According to the Hemp Industries Association, manufacturers like Baumbaugh are allowed to import industrial hemp from countries that certify their product has a low level of THC — less than three-tenths of 1 percent. That’s a small fraction of the THC content of marijuana, which runs 14 to 30 percent.
Senate Bill 357, which Yoder co-sponsored with Sen. Richard Young, D-Milltown, is a first step toward pulling marijuana and hemp apart.
It would clear the way for universities to conduct research to identify seeds to be certified by the state to grow hemp — a critical step in culling the similar-looking marijuana and hemp plants.
The bill would put the Indiana State Chemist and Seed Commissioner at Purdue University in charge of overseeing hemp production, in cooperation with the Indiana State Police. It also creates a licensing procedure for Indiana farmers interested in growing hemp.
None of it has meaning, though, unless the federal government clears the way. That could happen soon: The new federal Farm Bill, signed by President Obama this month, allows state agriculture departments and universities to grow hemp for agricultural research purposes.
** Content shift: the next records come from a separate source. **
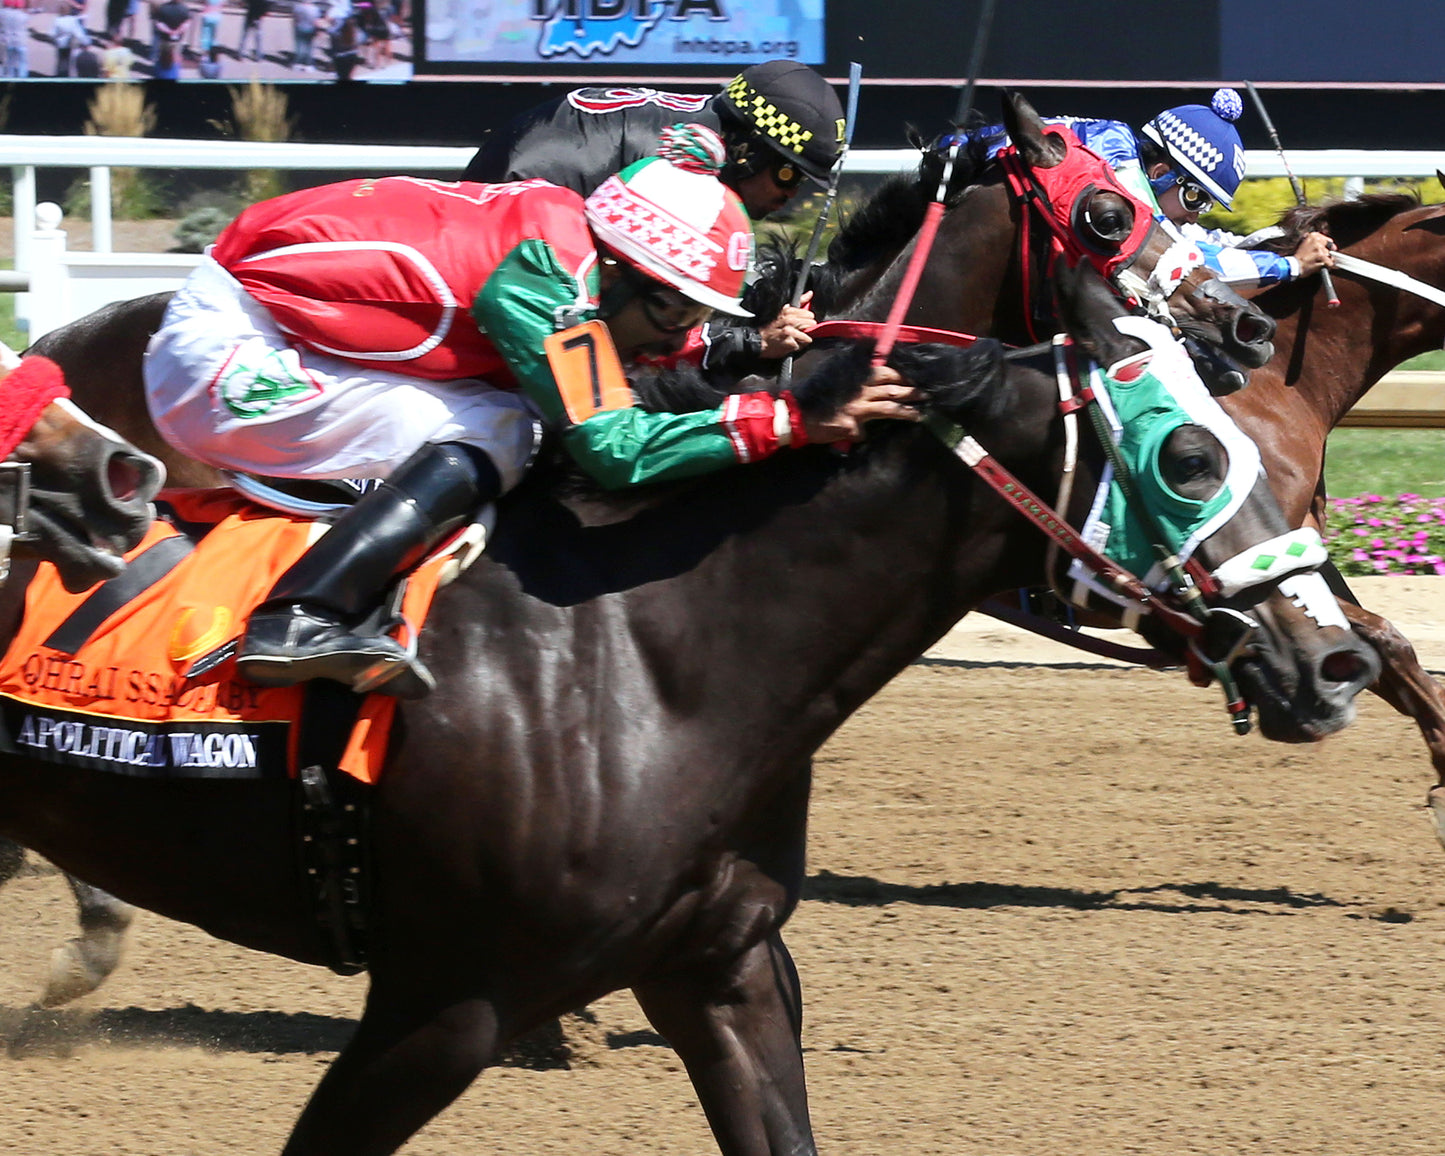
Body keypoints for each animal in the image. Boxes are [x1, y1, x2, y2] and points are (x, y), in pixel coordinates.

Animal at [0, 251, 1377, 1152]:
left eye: (1269, 456)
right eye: (1187, 458)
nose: (1335, 663)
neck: (641, 654)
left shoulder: (721, 967)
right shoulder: (446, 1000)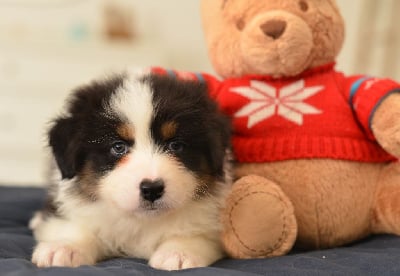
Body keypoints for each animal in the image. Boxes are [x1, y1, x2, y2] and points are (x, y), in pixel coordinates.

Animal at [30, 70, 231, 270]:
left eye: (175, 145)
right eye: (118, 147)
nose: (152, 189)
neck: (141, 222)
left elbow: (196, 233)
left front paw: (179, 252)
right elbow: (75, 227)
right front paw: (64, 248)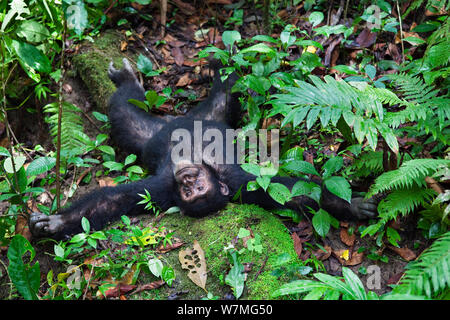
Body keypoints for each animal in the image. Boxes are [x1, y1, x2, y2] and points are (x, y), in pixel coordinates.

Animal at [29, 58, 376, 239]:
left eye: (197, 190)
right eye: (188, 189)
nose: (186, 180)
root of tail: (181, 118)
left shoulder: (241, 184)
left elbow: (295, 194)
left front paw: (351, 205)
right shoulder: (160, 189)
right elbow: (113, 200)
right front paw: (56, 223)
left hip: (196, 121)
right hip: (159, 134)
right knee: (132, 110)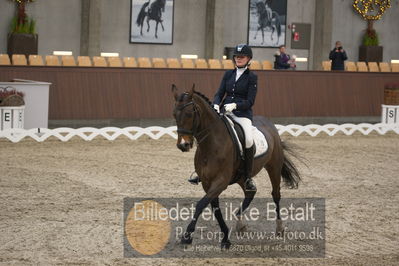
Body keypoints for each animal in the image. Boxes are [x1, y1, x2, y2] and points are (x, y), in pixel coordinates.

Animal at [171, 84, 300, 248]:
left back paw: (279, 228)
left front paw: (187, 236)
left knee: (276, 195)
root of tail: (270, 125)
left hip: (274, 167)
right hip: (242, 176)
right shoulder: (207, 182)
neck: (212, 143)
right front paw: (226, 237)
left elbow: (200, 205)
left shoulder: (221, 181)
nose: (183, 145)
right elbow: (215, 208)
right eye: (174, 115)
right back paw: (240, 224)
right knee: (250, 192)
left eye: (189, 114)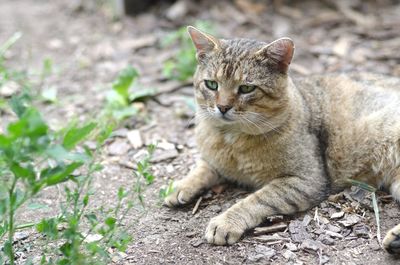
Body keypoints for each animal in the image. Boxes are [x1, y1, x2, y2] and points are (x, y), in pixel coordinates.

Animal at [163, 25, 400, 253]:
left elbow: (258, 199)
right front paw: (180, 186)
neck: (231, 140)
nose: (222, 107)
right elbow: (201, 168)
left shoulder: (306, 180)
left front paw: (225, 222)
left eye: (246, 88)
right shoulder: (213, 160)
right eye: (212, 84)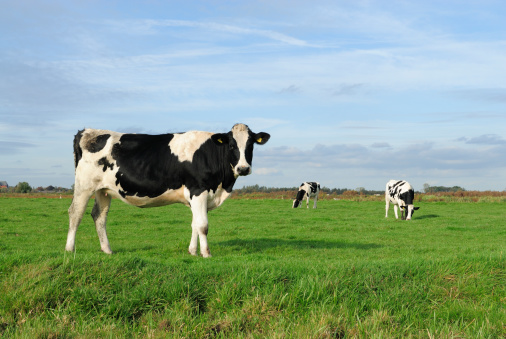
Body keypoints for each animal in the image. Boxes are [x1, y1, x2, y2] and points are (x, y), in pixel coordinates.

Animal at [65, 123, 270, 258]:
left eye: (250, 145)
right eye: (232, 145)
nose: (243, 168)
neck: (221, 185)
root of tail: (87, 131)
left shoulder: (195, 197)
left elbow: (194, 224)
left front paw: (192, 251)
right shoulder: (198, 190)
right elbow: (203, 225)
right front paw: (206, 254)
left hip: (103, 190)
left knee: (99, 216)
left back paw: (107, 250)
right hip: (84, 186)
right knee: (76, 213)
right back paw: (70, 249)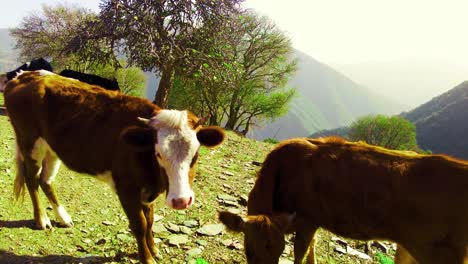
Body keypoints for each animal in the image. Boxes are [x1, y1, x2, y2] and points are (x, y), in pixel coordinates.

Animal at [3, 70, 226, 264]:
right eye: (158, 154)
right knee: (32, 179)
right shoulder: (125, 187)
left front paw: (154, 249)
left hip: (52, 149)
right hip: (30, 143)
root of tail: (25, 75)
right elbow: (139, 224)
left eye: (195, 155)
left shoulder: (147, 189)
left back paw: (63, 217)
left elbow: (150, 220)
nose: (181, 201)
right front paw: (147, 258)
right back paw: (42, 220)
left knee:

But it applies only to the 10 states that have legalized industrial hemp farming, as the Indiana legislation is attempting to do.
Lauren Stansbury of the Hemp Industries Association, said the new federal farm bill provides a needed first step toward encouraging states to engage in industrial hemp production.
“So often, hemp gets caught up in the politics of marijuana,” she said. “But we’re seeing more statesrecognize the agricultural value of hemp.”
Yoder says it helps to have farmers and manufacturers behind the bill. Retired Indiana Farm Bureau lobbyist Bob Kraft testified for the bill when it was in the Senate, lending the legislation more credence.
Baumbaugh said he was glad to see him there.
“I was afraid it was just going to me and a bunch of potheads,” he said. “I thought if that happens, we won’t have a snowball’s chance in hell of seeing this thing get passed.”